James Madison observed: “Justice is the end of government. It is the end of civil society. It ever has been, and ever will be pursued, until it be obtained, or until liberty be lost in the pursuit.” The Federalist, No. 51, p. 352 (J. Cooke ed. 1961). In pursuing the demand of justice for racial equality, I fear that the Court today loses sight of other basic political liberties guaranteed by our constitutional system, liberties that can coexist with a proper exercise of judicial remedial powers adequate to correct constitutional violations.

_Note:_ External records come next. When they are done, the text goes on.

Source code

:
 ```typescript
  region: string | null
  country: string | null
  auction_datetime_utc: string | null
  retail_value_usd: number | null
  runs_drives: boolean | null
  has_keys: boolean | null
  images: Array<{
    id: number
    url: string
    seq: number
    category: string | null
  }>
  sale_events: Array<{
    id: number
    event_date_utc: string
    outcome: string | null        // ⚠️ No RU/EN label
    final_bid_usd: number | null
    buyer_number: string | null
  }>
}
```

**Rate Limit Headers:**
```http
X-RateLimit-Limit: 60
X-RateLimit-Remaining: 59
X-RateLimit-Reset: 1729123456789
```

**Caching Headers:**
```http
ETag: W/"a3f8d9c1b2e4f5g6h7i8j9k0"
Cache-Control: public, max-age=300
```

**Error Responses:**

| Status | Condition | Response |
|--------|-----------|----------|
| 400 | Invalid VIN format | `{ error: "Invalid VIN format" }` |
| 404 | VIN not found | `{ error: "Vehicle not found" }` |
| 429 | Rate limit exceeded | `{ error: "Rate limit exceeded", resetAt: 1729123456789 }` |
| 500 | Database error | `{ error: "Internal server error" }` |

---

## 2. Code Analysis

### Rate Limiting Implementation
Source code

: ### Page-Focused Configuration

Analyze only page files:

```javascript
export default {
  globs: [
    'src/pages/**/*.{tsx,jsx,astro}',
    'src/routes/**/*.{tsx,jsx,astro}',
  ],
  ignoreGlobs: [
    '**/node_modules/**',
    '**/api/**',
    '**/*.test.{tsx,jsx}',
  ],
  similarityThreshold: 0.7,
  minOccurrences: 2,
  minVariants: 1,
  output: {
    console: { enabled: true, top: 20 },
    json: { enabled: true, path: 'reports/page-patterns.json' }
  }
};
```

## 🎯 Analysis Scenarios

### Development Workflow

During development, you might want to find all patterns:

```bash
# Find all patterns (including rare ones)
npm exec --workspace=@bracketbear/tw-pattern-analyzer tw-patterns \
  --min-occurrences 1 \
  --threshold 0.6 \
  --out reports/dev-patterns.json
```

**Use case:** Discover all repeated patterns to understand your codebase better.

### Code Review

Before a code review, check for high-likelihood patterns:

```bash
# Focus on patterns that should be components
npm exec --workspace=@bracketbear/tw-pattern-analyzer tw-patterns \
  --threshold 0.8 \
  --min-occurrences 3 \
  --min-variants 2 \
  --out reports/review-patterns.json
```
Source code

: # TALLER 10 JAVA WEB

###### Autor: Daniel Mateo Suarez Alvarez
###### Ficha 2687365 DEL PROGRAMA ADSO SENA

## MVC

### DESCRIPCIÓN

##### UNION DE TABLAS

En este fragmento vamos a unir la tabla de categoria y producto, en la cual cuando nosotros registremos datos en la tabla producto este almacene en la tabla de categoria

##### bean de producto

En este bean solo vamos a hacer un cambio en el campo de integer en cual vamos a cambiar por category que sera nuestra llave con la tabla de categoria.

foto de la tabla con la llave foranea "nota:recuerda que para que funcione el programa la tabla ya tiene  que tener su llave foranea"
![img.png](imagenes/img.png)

The Court of Appeals required the District Court to use the less obtrusive procedures beginning with the fiscal year commencing after the remand but did not require the District Court to reverse the tax increase that it had imposed for prior fiscal years. See id., at 1299 (“[W]e modify [the order’s] future operation to more closely comport with limitations upon our judicial authority”); id., at 1318 (“We . . . remand for further modifications as provided in this opinion”). This interpretation is supported by an order of the District Court issued on January 3, 1989. The District Court took no action to reverse its tax increase through fiscal year 1988-1989. The court also denied as premature a motion by KCMSD to approve a proposed property tax levy of $4.23 for fiscal year 1989-1990. The court then directed KCMSD to “approve a property tax levy rate for 1989 at a later date when financial calculations for the 1989-1990 school year are clear and submit the proposed levy rate to the Court for approval at that time.” App. 511-512. This direction indicates that the District Court understood that it was now obliged to allow KCMSD to set the tax levy itself. The District Court’s approval of the levy was necessary because the Court of Appeals had required it to establish a maximum for the levy. See 855 F.2d, at 1314.